4.2. Method Limitations
The methodological approach of this work is conditioned by the low spatial resolution of the data, due to privacy concerns, hence not allowing for definitive conclusions regarding the impact on the energy bill of PV deployment in specific energy-vulnerable homes. Indeed, there are both significant PV potential and energy vulnerability variability within each parish that require further detailed analysis to assess the real impact of the PV systems on the energy bill of the residents. It should also be noted that the self-consumption rate (hence the return on investment) may be improved if only the most favorable fraction of the roof area is used, a factor that was not considered in the analysis. Of course, in that case, the PV systems would have a lower impact on reducing the bill. Nevertheless, the results help identify priority areas where further detailed assessment should be undertaken.
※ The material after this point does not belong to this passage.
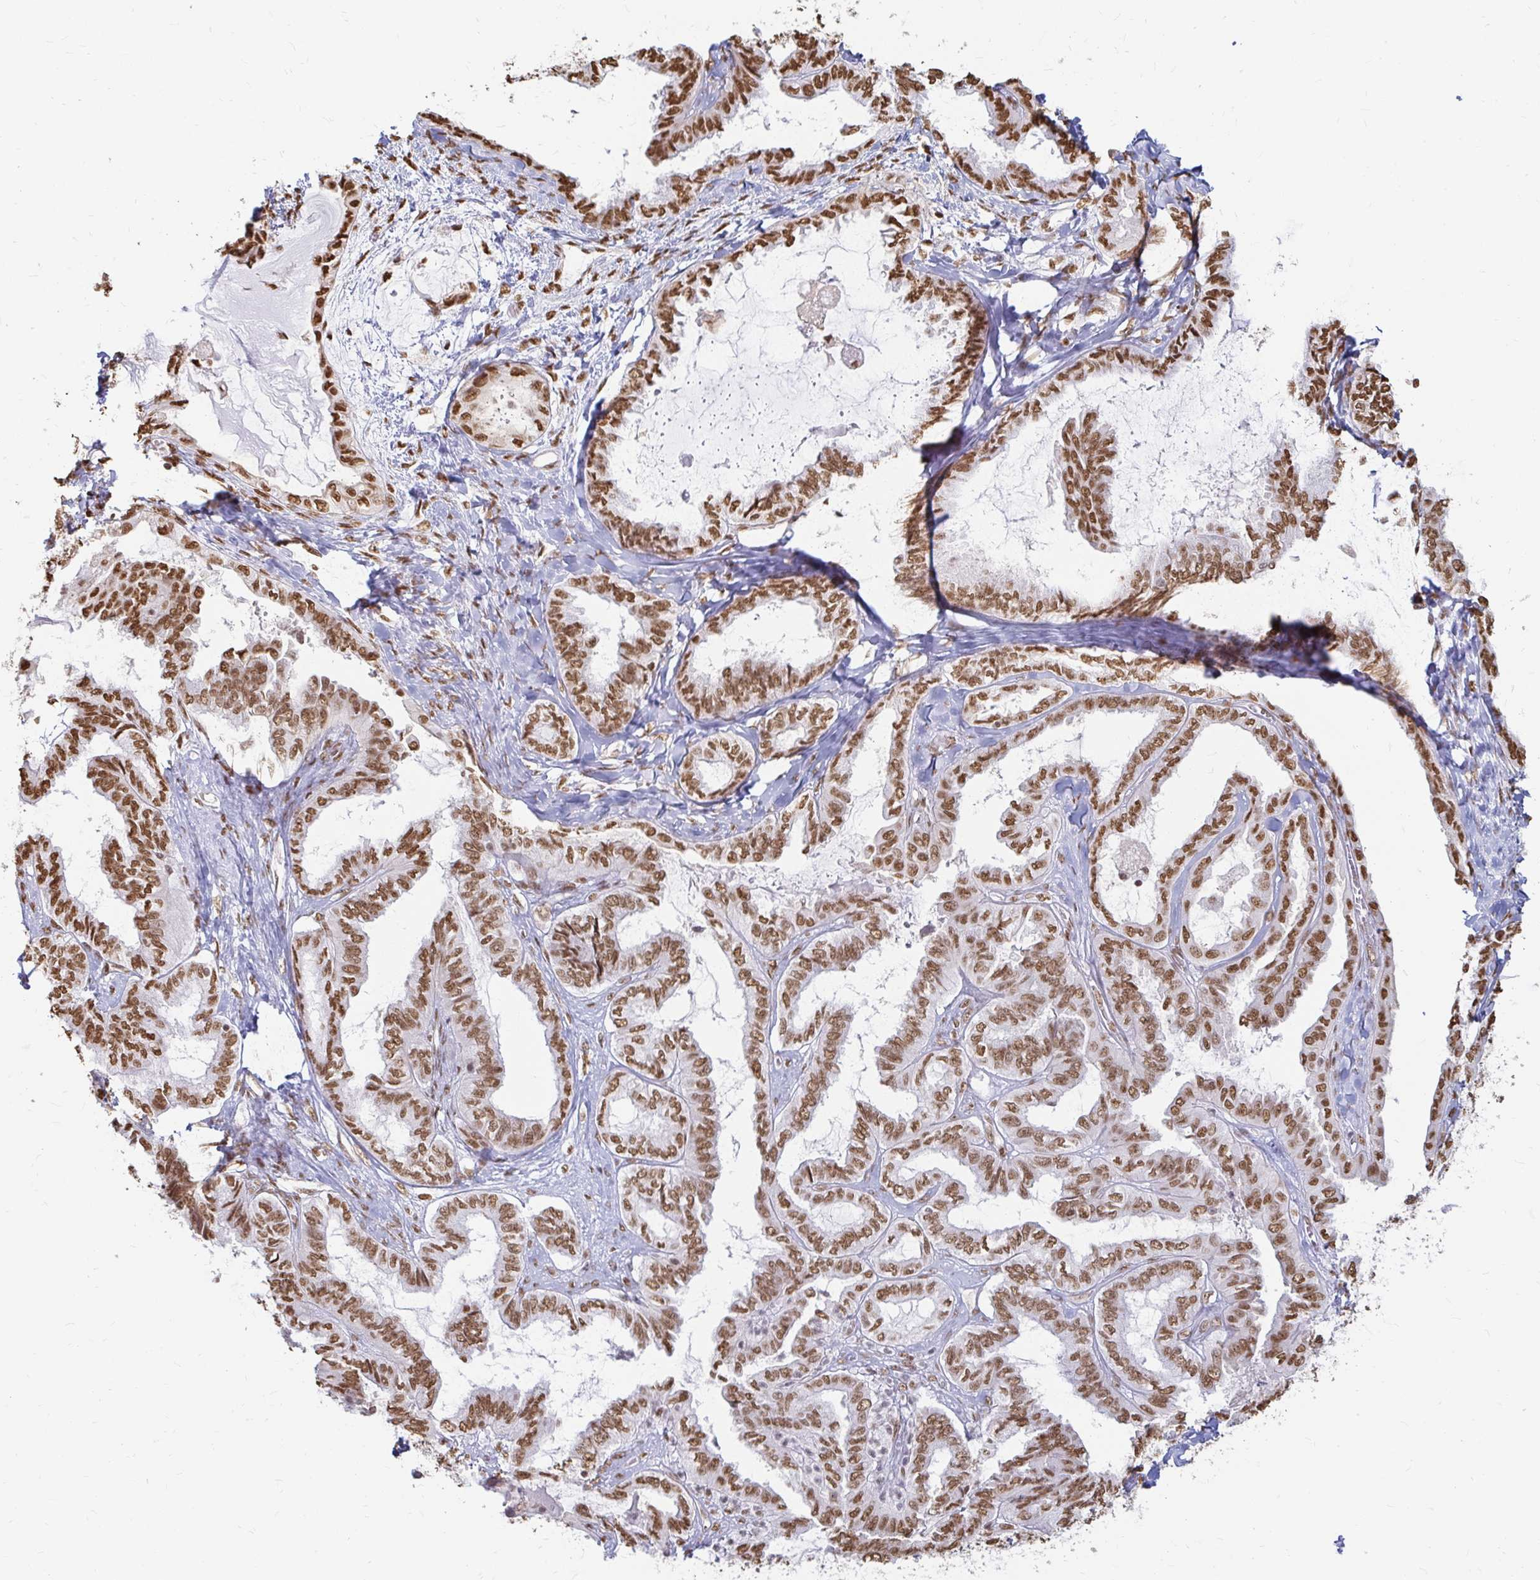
{"staining": {"intensity": "moderate", "quantity": ">75%", "location": "nuclear"}, "tissue": "ovarian cancer", "cell_type": "Tumor cells", "image_type": "cancer", "snomed": [{"axis": "morphology", "description": "Carcinoma, endometroid"}, {"axis": "topography", "description": "Ovary"}], "caption": "IHC of human ovarian cancer demonstrates medium levels of moderate nuclear positivity in approximately >75% of tumor cells.", "gene": "HNRNPU", "patient": {"sex": "female", "age": 70}}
Finally, one ought to underline that merely providing electricity at a reduced cost does not automatically alleviate energy poverty since lower electricity prices may not always translate into increased demand, for the essential standard of living, particularly heating needs during winter months. Instead, households may redirect the savings towards addressing other pressing needs such as rent, food, or transportation expenses. Thus, while the reduction of electricity costs is a significant factor, broader socio-economic factors also influence the effectiveness of measures aimed at the mitigation of energy poverty.